Trigger warning: Body image, food issues, eating disorders.
I'll preface this by saying that I've always been of pretty average size. Not thin, not large. But, I grew up in a family with quite a few distorted views of food, and body image.
My grandmother, who was 90lbs/size zero-to-two, and four foot eleven for most of her life, was obsessed with staying small. I watched her portion out tiny amounts of food, splitting one-half of a restaurant meal into five or six "meals", and complain loudly about her nonexistant thighs.
On the other side was my mom, who is taller with a large frame and has been (in her words) overweight for most of her life. I don't mean for the following to sound as though I'm policing her choices, this is just what I saw, and it caused me some real confusion in terms of how to eat: She would eat bags of chips as meals, skip breakfast and lunch, get up in the middle of the night and eat full boxes of cookies, or eat big plates of buttered noodles and nothing else for days at a time. So it was either eat nothing, or eat something non-nutritive.
My grandmother, when she wasn't beating herself up for her own body, was doing it to me, my mom, or strangers on the street. She'd routinely lean over to me or my grandfather when she saw larger people in public and say scathing things about how "homely" "unsightly" and "sad" they were. My mom got this kind of scrutiny for years, and she started in on me when I had a chubby stage pre-puberty. She told me repeatedly that I should be embarrassed for having to shop in the "plus" section in kids clothing, that I was going to turn out like my mom if I wasn't careful, and no one would want me. (Yeah, my mom was widowed at this point. I'm sorry, but fuck you for that, grandmother.) I once saw her almost take delight at describing how "big" my mom was to a saleswoman at the mall when she was trying to buy some pants for her one Christmas. I was mortified.

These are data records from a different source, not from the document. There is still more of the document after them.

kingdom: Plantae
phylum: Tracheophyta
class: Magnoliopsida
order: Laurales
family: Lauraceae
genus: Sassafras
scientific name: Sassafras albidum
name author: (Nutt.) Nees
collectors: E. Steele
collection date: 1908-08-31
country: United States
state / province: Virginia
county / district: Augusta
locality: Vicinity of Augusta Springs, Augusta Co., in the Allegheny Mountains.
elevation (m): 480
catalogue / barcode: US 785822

In addition to this, no really one cooked in my house growing up. My mom was always pretty depressed and disinterested (gosh, I wonder why) and my grandma didn't do it either. I started fending for myself 90% of the time around age 9 or 10. Around this time was when I made the connection that if I cook for myself, I control what I eat, and I could make myself lose weight. I got obsessed with dieting around the onset of junior high school, and watched my weight fluctuate up and down for years as a result. In retrospect, it was probably awful for my metabolism to restrict myself a lot at that age. I wasn't in sports, but I started exercising every day at home and counted calories mercilessly. The comments about my weight stopped when I had shrunk to a size 3, but came back when I hit "real" puberty and my hips and chest grew.

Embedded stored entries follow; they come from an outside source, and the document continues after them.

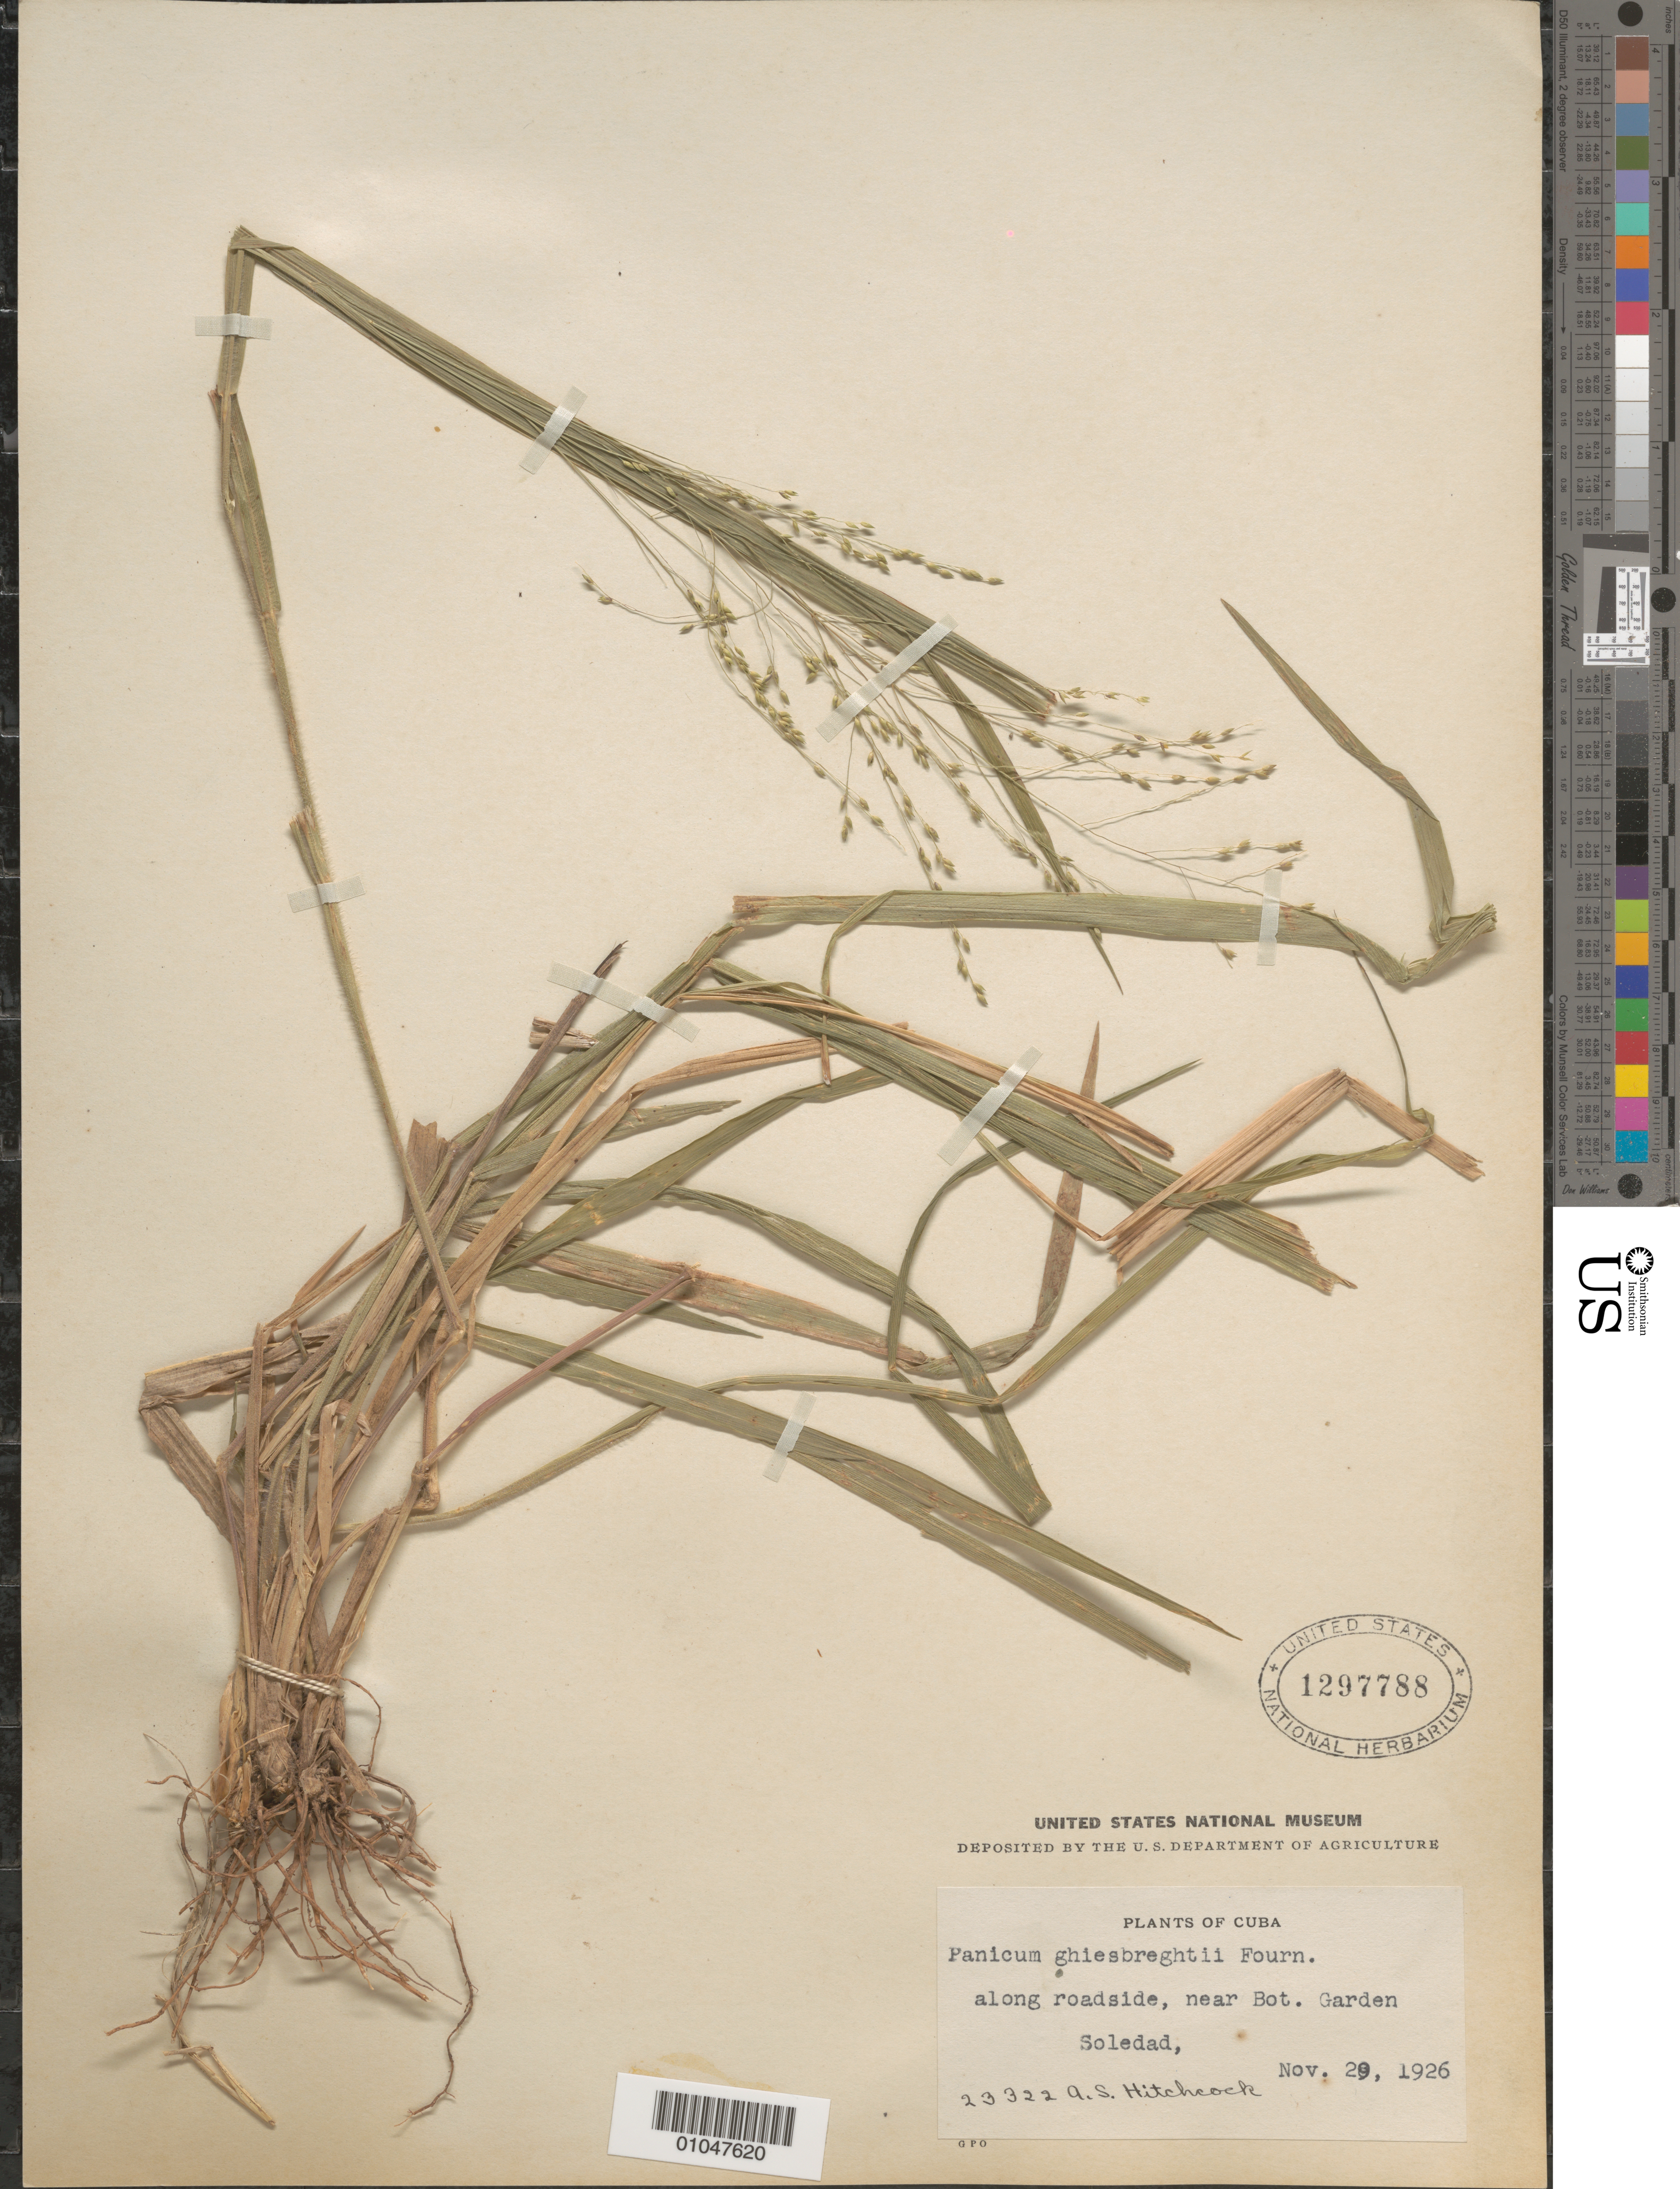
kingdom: Plantae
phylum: Tracheophyta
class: Liliopsida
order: Poales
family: Poaceae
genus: Panicum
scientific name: Panicum ghiesbreghtii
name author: E. Fourn.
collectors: A. S. Hitchcock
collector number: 23322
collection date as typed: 29 Nov 1926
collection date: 1926-11-29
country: Cuba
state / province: Cienfuegos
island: Cuba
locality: Along roadside, near Bot Garden, Soledad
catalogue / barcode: US 1297788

High school and early college, I would cycle between strict dieting and total abandonment of taking care of myself. It was either "I am only allowed protein and vegetables" or I was eating fast food 6 days a week, usually for just the one meal a day I ate when I was really depressed. I have fluctuated between a size 4 and a 10 within just a few months of each other as a direct result.

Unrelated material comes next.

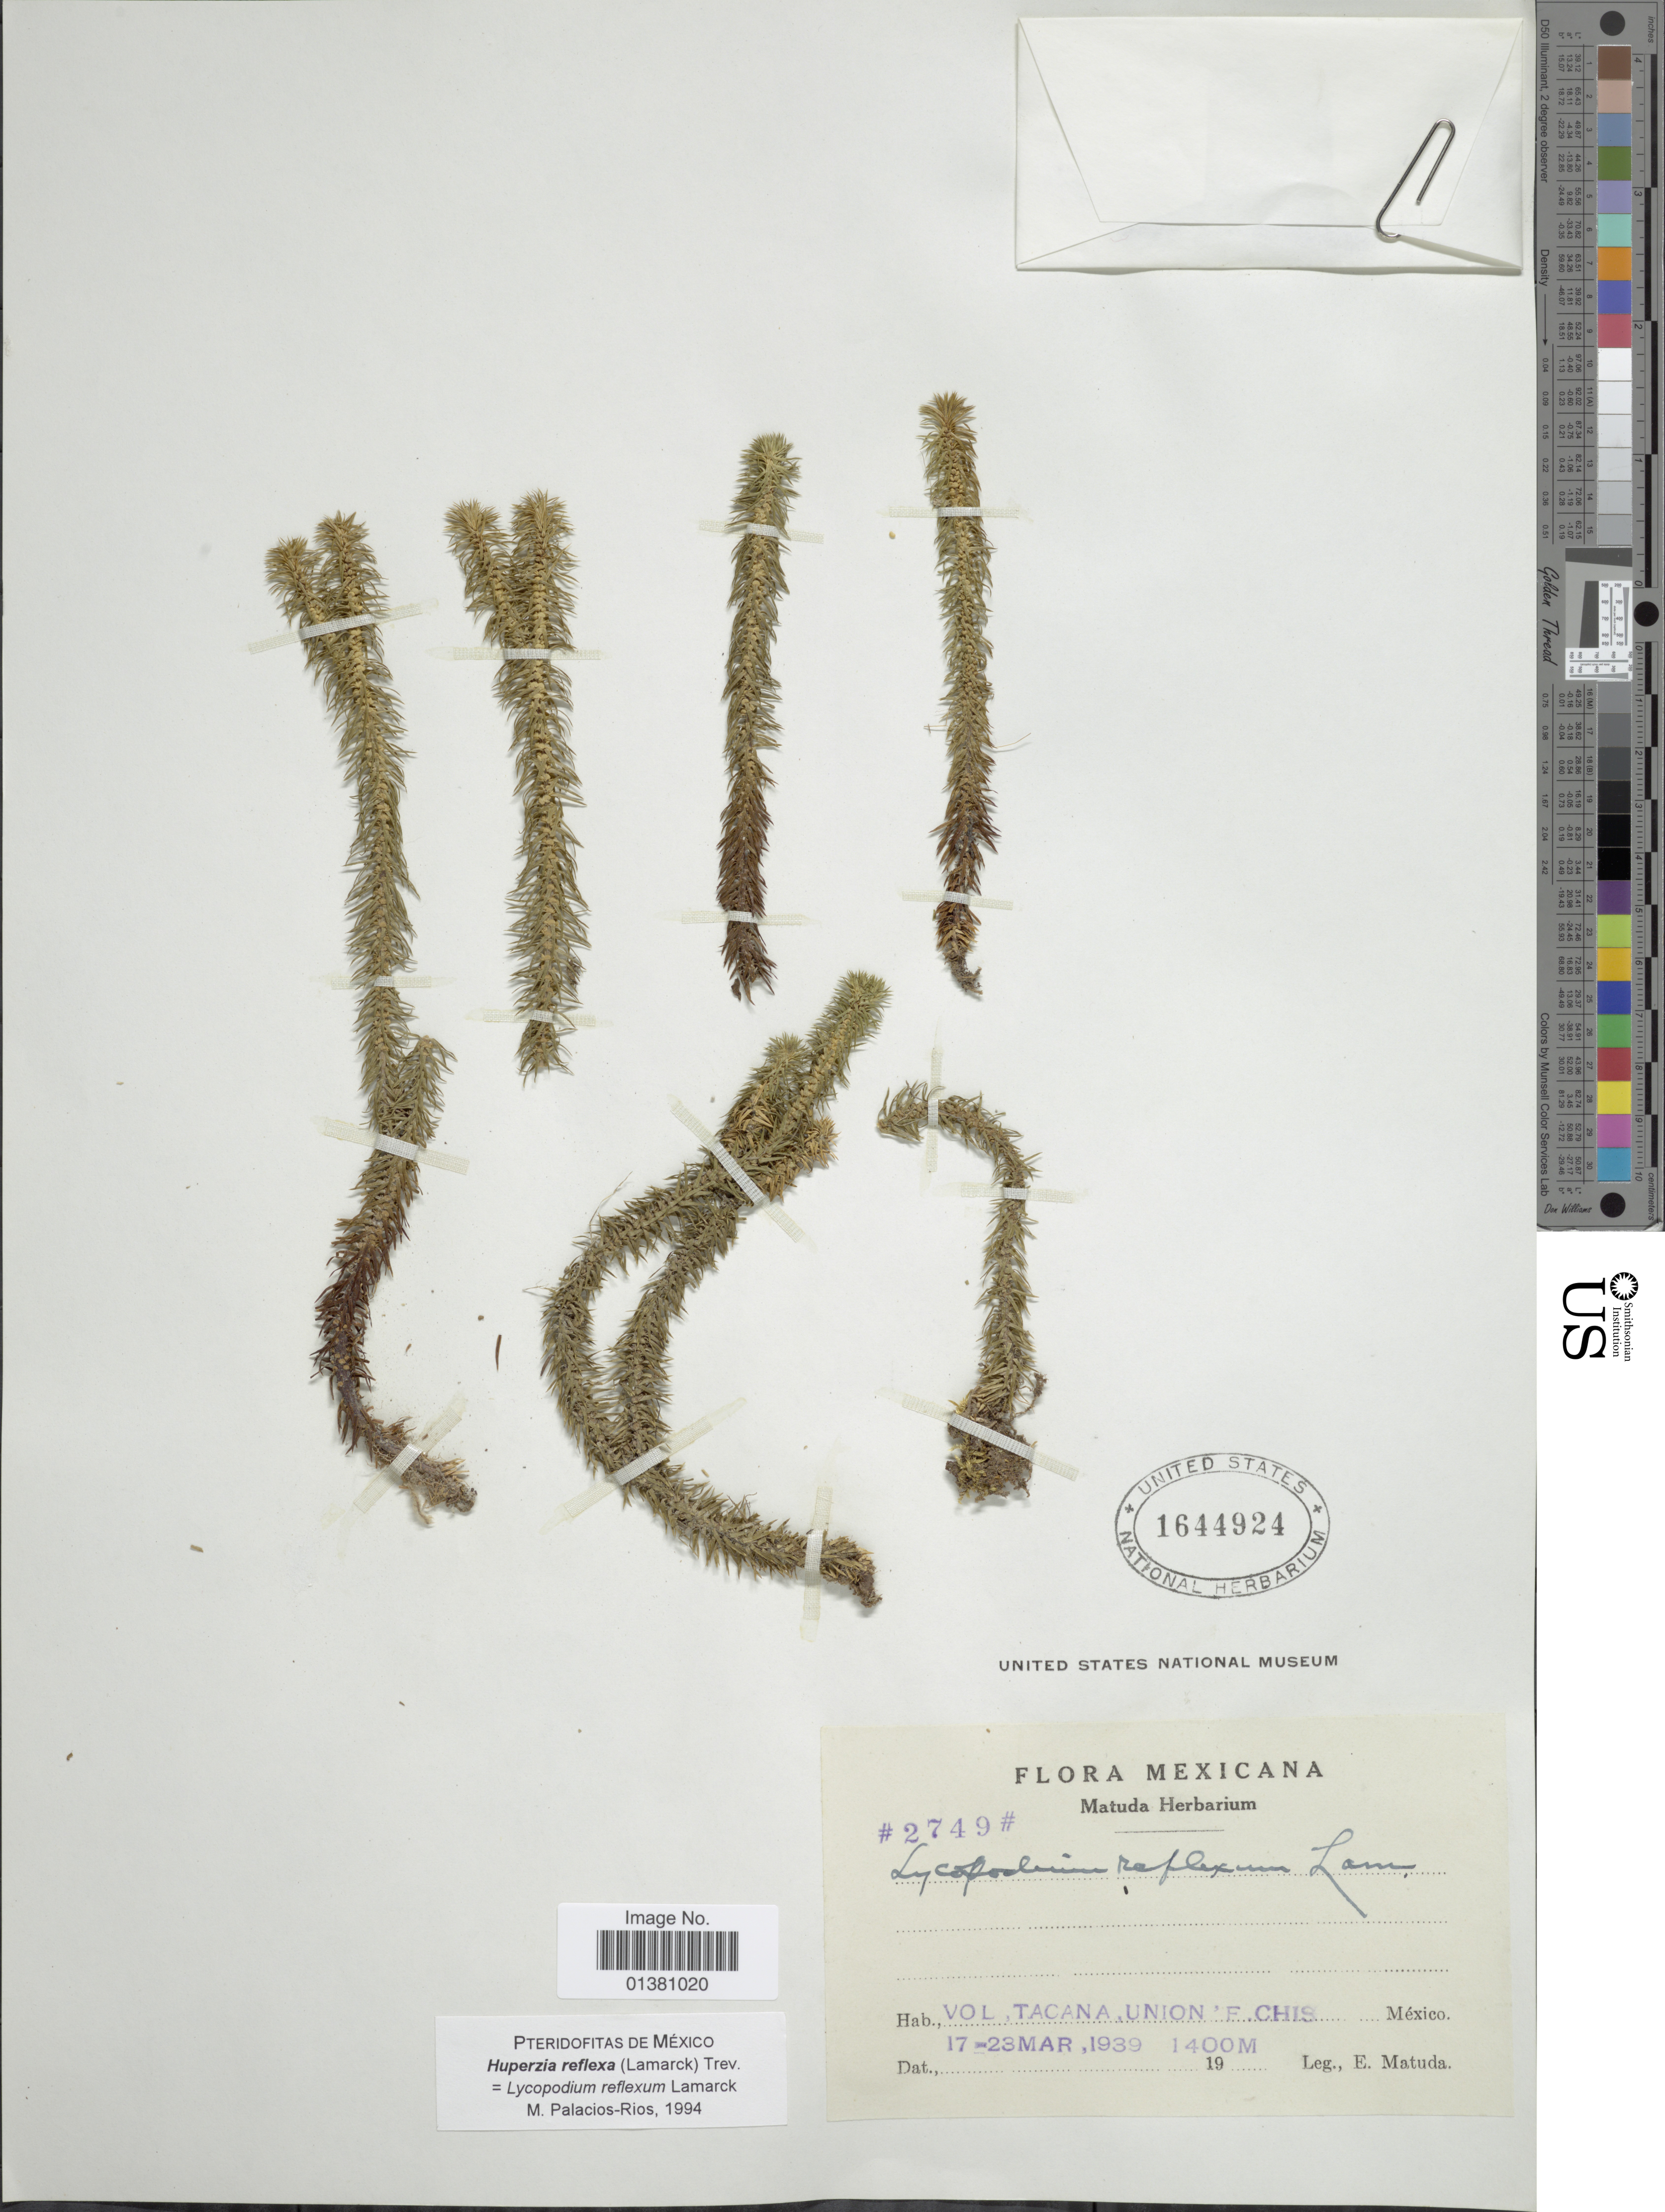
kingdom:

Regardless of my overall size, it's just not healthy approach at all. I can't keep living like it's feast or famine. Right now I do think I have a more reasonable view, but I've been sedentary for 6 months after throwing my shoulder out at the beginning of this past summer, and I have been eating tons of convenience foods while in school. I've developed allergies to wheat and I suspect dairy as well, so I need to be more cautious, but I'm typically not. I feel sluggish, I drink too much coffee, my skin is dull, and I retain water like crazy, I know that stress and bad nutrition are taking their toll.
The best I have ever felt in my life physically was when I was on a strict paleo diet, but that just feels a bit like disordered eating too in retrospect, because I imposed so many rules on myself, and it really consumed my life while I was doing it.
I know this got a little rambly, but if anybody has experience with this, I'd love to hear your thoughts. I just want to have a rational approach to food and physical activity, and not be stuck in a cycle of constantly berating myself into thinness and then self sabotaging.